Sedentary occupations require that an individual stay on their feet for roughly two hours out of an eight hour workday. An inability to do so will reduce the number of sedentary occupations that individual can perform. SSR 83-10.

Cane Use

Cane use precludes all work at higher exertional levels than sedentary work. Most sedentary jobs require you to pick up and return objects to your work station, and to stand or walk for two hours out of an eight hour workday. SSR 83-10. If you need to use a cane for all ambulation, even when walking on even surfaces, the sedentary jobs you can perform will be limited. In fact, many vocational experts will testify that cane use for standing and walking eliminates all sedentary jobs.

Need to Walk Around or Elevate Leg

If you need to walk around or elevate one or both legs for more than 15 percent of the workday, you will likely be found disabled. That is because such activities take you away from your work station. See our article on your disability claim and the need to elevate your legs.

Visual Limitations

SSR 96-9p states:

Most sedentary unskilled occupations require working with small objects. If a visual limitation prevents an individual from seeing the small objects involved in most sedentary unskilled work, or if an individual is not able to avoid ordinary hazards in the workplace, such as boxes on the floor, doors ajar, or approaching people or vehicles, there will be a significant erosion of the sedentary occupational base.

Environmental Limitations

SSR 96-9p states further:

In general, few occupations in the unskilled sedentary occupational base require work in environments with extreme cold, extreme heat, wetness, humidity, vibration, or unusual hazards.

Such a statements that if you are a claimant under age 50, you should focus on any environmental restrictions regarding exposure to respiratory irritants. That is because the Seventh Circuit Court of Appeals has concluded:

Approximately 85 percent of the 200 unskilled sedentary occupations that exist throughout the national economy are in the machine trades and bench work categories … The Fifth Circuit, on the other hand, observed that “[m]achine trades and bench work by their nature often involve exposure to dust, fumes and other suspended particles irritating or intolerable to persons afflicted with respiratory ailments.”

Warmoth v. Bowen, 798 F.2d 1109, 1112 (7th Cir. 1986).

Other Exertional Work Levels and Age

If you are 60-64 years of age and capable of sedentary or light work, you can still be found disabled under Social Security’s medical-vocational guidelines. Your claim will be denied, however, if you have transferable skills or more recent training for light work. The same is true for claimants who are 55 to 59 years of age.
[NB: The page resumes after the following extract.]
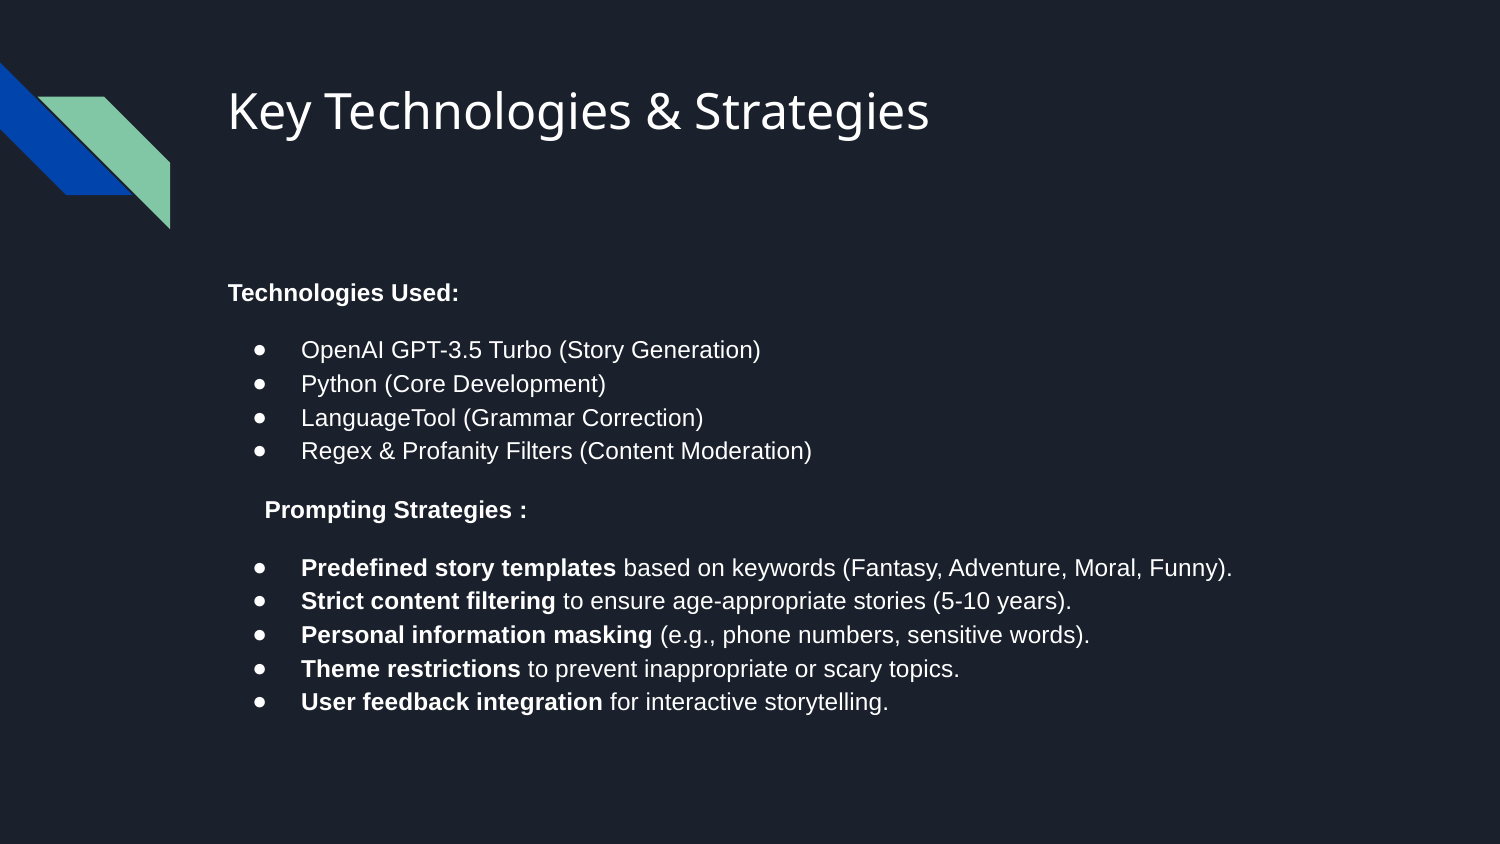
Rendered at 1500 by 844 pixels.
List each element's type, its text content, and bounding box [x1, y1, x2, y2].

Take-Away with Age and Social Security Disability Claims in Virginia

We consider age 55 to be the “magic age” for SSDI and SSI claims. It becomes easier to win when you reach this age. Remember, though, that being 55 or older does not guarantee that you will get approved for disability benefits. The threshold is still difficult and you continue to have the burden of proof in your case.

Do not be discouraged if you are under 55. If you have a mental disorder that impacts your activities of daily living and attention, concentration, and memory, you can still win your case even though you’re capable of work at the light, medium, or heavy level.